To prepare for success, students need opportunities to learn, reinforce,
apply, and transfer their knowledge and skills and technologies in
a variety of settings.
(4) Students are encouraged to participate in extended
learning experiences such as career and technical student organizations
and other leadership or extracurricular organizations.
(5) Statements that contain the word "including" reference
content that must be mastered, while those containing the phrase "such
as" are intended as possible illustrative examples.
(c) Knowledge and skills.
(1) The student demonstrates professional standards/employability
skills as required by business and industry. The student is expected
to:
(A) identify career development and entrepreneurship
opportunities in the field of floral design and interior landscape
development;
(B) apply competencies related to resources, information,
interpersonal skills, and systems of operation in floral design and
interior landscape development;
(C) demonstrate knowledge of personal and occupational
health and safety practices in the workplace;
(D) identify employer expectations and appropriate
work habits;
(E) demonstrate characteristics of good citizenship,
including advocacy, stewardship, and community leadership; and
(F) identify training, education, and certification
requirements for occupational choices.
(2) The student develops a supervised agriculture experience
program. The student is expected to:
(A) plan, propose, conduct, document, and evaluate
a supervised agriculture experience program as an experiential learning
activity;
(B) apply proper record-keeping skills as they relate
to the supervised agriculture experience;
(C) participate in youth leadership opportunities to
create a well-rounded experience program; and
(D) produce and participate in a local program of activities
using a strategic planning process.
(3) The student identifies design principles and techniques
in floral art and interiorscapes. The student is expected to:
(A) identify the aesthetic benefits and the history
of floral art, particularly as it relates to current practice;
(B) classify and identify flowers and plants used in
floral design; and
(C) identify design elements and principles.
(4) The student demonstrates floral design principles
and techniques. The student is expected to:
(A) demonstrate an understanding of and implement the
design process through the medium of floral materials;
(B) evaluate and prepare geometric floral designs using
cut flowers;
(C) evaluate and prepare geometric floral designs using
silk flowers;
(D) prepare corsages and boutonnieres; and
(E) prepare floral designs for specific occasions.

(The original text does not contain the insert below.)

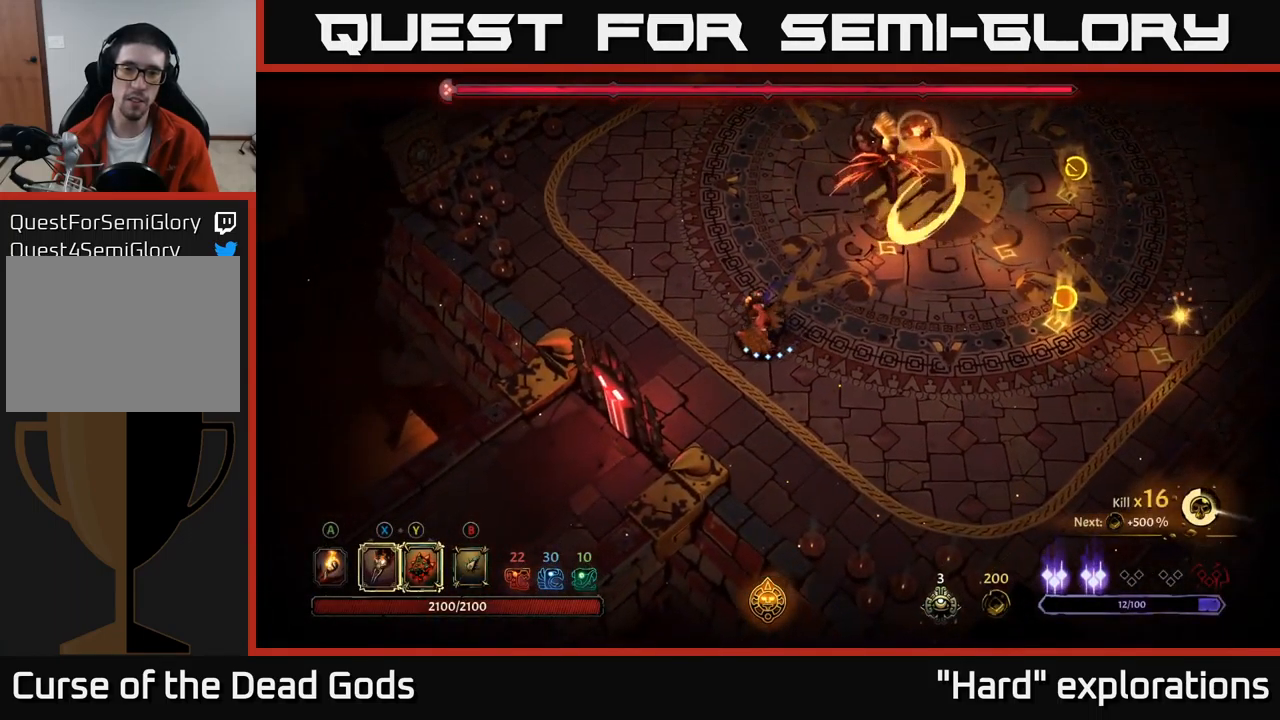
{"buttons": [], "left_stick": "center", "right_stick": "center", "events": [[83, "left_stick", "up-right"], [183, "L2", "down"], [300, "L2", "up"], [317, "left_stick", "center"]]}
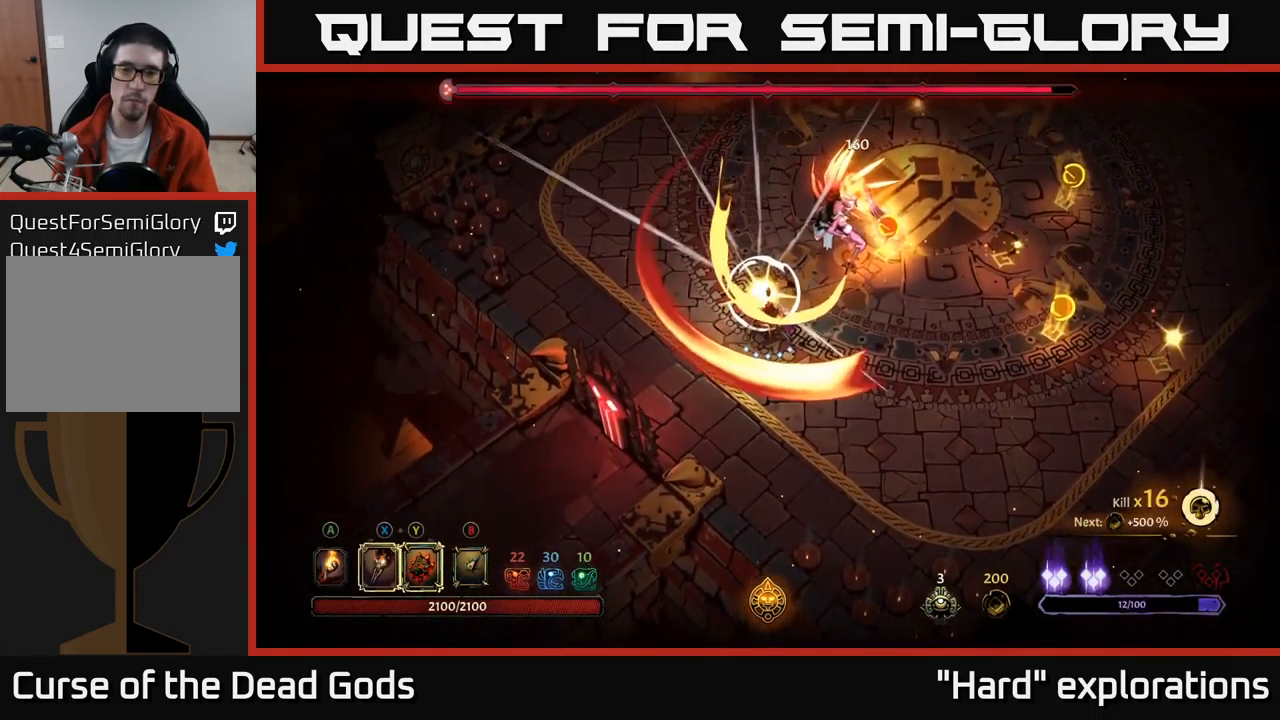
{"buttons": [], "left_stick": "down", "right_stick": "center", "events": [[200, "left_stick", "down"]]}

(5) The student develops and formulates ideas from
the environment. The student is expected to:
(A) illustrate ideas for floral designs from direct
observation, experiences, and imagination;
(B) compare and contrast the use of art elements such
as color, texture, form, line, and space; and
(C) compare and contrast art principles such as continuity,
pattern, rhythm, balance, proportion, and unity in personal designs.
(6) The student makes informed judgments about personal
designs and the designs of others. The student is expected to:
(A) interpret, evaluate, and justify artistic decisions
in personal arrangements; and
(B) select and analyze original designs, portfolios,
and floral exhibitions by peers and others to form precise conclusions
about formal qualities and historical and cultural contexts, intents,
and meanings.
(7) The student demonstrates contemporary designs,
business practices, and creativity in the floral industry by developing
floral design skills. The student is expected to:
(A) classify and identify specialty floral items;
(B) evaluate and appraise floral designs;
(C) prepare cost-effective designs;
(D) create specialty designs to expand artistic expression;
(E) demonstrate pricing and order-processing skills;
and
(F) list service delivery options related to effectiveness.
(8) The student knows the management factors of floral
enterprises. The student is expected to:
(A) use temperature, preservatives, and cutting techniques
to increase keeping quality of floral materials;
(B) identify tools, chemicals, and equipment used in
floral design;
(C) fertilize, prune, and water tropical plants;
(D) manage pests; and
(E) demonstrate technical skills for increasing the
preservation of cut flowers and foliage.